Exercise aim - Rewrite the entries from the start through the line containing "NAT-FIDEOS DE MAIZ", replacing "Sitemap" with "Mapa del sitio" and leaving everything else unchanged.

Page text extracted from entries:
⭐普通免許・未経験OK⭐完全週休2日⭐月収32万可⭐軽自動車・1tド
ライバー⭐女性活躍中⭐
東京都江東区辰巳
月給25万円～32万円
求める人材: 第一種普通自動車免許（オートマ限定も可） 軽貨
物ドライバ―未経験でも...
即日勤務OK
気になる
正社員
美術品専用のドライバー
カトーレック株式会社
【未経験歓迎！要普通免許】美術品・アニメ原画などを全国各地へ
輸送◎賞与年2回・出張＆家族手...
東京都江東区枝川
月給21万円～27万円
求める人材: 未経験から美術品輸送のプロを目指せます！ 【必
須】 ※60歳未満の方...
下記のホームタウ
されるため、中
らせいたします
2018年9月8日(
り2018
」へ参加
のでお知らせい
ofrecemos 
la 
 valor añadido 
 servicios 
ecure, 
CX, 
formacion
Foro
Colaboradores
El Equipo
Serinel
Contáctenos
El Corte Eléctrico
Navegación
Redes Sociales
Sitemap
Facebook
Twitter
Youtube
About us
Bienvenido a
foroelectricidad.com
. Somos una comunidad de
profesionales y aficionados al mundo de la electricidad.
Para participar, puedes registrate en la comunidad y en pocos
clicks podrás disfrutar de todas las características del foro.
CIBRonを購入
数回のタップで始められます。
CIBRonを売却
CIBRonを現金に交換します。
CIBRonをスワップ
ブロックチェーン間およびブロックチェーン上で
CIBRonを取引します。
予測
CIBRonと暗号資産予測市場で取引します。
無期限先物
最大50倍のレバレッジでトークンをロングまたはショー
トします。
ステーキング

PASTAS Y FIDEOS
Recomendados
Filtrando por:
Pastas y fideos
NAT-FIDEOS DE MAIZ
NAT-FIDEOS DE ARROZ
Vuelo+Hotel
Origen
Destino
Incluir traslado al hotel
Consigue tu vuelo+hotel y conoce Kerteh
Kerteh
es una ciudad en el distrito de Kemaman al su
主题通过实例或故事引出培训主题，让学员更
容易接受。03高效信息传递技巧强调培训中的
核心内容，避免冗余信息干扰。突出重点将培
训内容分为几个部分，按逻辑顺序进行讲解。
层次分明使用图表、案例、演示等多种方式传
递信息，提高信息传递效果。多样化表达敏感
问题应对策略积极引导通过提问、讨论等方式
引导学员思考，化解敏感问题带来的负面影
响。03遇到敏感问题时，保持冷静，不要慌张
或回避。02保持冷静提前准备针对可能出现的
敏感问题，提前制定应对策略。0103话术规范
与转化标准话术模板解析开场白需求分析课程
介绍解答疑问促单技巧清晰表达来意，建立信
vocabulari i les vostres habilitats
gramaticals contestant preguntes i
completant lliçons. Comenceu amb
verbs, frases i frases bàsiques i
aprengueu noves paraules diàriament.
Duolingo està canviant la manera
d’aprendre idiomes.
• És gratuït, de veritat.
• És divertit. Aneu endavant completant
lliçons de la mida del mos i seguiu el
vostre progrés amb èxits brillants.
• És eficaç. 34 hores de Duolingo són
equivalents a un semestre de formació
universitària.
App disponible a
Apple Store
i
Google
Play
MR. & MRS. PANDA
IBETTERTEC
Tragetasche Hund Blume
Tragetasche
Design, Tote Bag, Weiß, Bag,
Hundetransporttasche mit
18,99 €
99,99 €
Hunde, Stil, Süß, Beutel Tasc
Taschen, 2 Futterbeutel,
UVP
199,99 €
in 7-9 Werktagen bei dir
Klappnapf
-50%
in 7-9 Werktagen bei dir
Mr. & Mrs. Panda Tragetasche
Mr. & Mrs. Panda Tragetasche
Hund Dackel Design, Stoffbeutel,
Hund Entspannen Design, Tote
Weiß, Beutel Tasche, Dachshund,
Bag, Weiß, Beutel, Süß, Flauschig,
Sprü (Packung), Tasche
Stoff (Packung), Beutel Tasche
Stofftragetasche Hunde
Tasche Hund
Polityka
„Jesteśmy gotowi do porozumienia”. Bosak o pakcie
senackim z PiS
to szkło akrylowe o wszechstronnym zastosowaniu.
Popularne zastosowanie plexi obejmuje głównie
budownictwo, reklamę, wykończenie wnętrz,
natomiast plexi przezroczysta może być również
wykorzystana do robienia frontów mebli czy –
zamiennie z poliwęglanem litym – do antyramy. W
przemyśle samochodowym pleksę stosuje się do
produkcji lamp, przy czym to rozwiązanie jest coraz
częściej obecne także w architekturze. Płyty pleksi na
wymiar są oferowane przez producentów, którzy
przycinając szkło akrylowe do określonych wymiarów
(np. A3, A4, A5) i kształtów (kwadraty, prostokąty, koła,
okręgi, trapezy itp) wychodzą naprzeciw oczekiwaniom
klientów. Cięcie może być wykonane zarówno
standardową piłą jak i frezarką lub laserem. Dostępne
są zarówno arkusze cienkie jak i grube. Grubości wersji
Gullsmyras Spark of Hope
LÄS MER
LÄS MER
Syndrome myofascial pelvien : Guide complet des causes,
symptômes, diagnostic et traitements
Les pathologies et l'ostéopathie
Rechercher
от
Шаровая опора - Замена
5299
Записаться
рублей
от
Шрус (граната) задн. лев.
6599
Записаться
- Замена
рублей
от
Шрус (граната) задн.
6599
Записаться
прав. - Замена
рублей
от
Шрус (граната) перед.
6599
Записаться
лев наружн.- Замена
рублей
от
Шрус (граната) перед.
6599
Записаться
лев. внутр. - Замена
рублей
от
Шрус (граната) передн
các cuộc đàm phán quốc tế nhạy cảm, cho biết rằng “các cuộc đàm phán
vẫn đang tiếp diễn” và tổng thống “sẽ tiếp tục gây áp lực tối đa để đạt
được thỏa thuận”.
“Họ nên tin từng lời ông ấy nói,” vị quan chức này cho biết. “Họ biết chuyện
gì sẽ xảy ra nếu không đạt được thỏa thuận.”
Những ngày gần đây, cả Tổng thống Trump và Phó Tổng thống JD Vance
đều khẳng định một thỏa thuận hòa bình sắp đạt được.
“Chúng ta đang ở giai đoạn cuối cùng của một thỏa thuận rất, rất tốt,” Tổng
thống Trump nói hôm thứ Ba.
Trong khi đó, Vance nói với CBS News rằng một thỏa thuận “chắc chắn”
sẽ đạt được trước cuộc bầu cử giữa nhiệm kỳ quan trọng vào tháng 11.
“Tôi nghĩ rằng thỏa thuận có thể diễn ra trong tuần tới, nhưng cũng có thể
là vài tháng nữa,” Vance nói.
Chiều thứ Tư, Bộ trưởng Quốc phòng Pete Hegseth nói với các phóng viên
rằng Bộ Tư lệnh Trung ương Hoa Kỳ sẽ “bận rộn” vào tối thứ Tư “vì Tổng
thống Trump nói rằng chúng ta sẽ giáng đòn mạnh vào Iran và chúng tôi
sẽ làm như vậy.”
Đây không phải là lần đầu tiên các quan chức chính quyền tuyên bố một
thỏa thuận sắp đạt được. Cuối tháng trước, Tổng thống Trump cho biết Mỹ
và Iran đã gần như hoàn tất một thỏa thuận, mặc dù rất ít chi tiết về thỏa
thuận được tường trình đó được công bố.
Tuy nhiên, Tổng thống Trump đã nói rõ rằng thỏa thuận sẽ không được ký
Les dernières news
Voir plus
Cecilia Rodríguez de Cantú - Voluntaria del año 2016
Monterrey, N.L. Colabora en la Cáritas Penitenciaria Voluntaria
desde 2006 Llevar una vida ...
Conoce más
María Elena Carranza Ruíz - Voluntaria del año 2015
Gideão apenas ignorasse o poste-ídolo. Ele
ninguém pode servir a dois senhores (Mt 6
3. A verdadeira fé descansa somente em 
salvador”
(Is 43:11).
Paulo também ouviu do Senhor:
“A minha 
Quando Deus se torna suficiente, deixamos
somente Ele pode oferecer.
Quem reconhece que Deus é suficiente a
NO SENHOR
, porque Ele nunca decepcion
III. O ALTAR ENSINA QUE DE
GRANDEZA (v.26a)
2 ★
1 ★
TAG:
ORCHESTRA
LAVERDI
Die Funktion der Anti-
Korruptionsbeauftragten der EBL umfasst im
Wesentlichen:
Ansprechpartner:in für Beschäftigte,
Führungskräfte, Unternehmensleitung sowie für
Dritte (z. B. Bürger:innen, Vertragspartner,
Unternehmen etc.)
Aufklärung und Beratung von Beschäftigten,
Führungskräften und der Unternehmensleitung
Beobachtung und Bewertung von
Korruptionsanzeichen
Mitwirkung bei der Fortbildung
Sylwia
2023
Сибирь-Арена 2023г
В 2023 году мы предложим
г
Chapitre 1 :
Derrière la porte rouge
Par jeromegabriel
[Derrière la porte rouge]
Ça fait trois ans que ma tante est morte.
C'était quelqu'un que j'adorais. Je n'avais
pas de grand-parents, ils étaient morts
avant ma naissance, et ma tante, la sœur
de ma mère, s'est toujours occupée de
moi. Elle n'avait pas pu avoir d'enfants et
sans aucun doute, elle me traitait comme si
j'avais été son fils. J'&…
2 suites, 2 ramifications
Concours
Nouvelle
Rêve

Solution -
⭐普通免許・未経験OK⭐完全週休2日⭐月収32万可⭐軽自動車・1tド
ライバー⭐女性活躍中⭐
東京都江東区辰巳
月給25万円～32万円
求める人材: 第一種普通自動車免許（オートマ限定も可） 軽貨
物ドライバ―未経験でも...
即日勤務OK
気になる
正社員
美術品専用のドライバー
カトーレック株式会社
【未経験歓迎！要普通免許】美術品・アニメ原画などを全国各地へ
輸送◎賞与年2回・出張＆家族手...
東京都江東区枝川
月給21万円～27万円
求める人材: 未経験から美術品輸送のプロを目指せます！ 【必
須】 ※60歳未満の方...
下記のホームタウ
されるため、中
らせいたします
2018年9月8日(
り2018
」へ参加
のでお知らせい
ofrecemos 
la 
 valor añadido 
 servicios 
ecure, 
CX, 
formacion
Foro
Colaboradores
El Equipo
Serinel
Contáctenos
El Corte Eléctrico
Navegación
Redes Sociales
Mapa del sitio
Facebook
Twitter
Youtube
About us
Bienvenido a
foroelectricidad.com
. Somos una comunidad de
profesionales y aficionados al mundo de la electricidad.
Para participar, puedes registrate en la comunidad y en pocos
clicks podrás disfrutar de todas las características del foro.
CIBRonを購入
数回のタップで始められます。
CIBRonを売却
CIBRonを現金に交換します。
CIBRonをスワップ
ブロックチェーン間およびブロックチェーン上で
CIBRonを取引します。
予測
CIBRonと暗号資産予測市場で取引します。
無期限先物
最大50倍のレバレッジでトークンをロングまたはショー
トします。
ステーキング

PASTAS Y FIDEOS
Recomendados
Filtrando por:
Pastas y fideos
NAT-FIDEOS DE MAIZ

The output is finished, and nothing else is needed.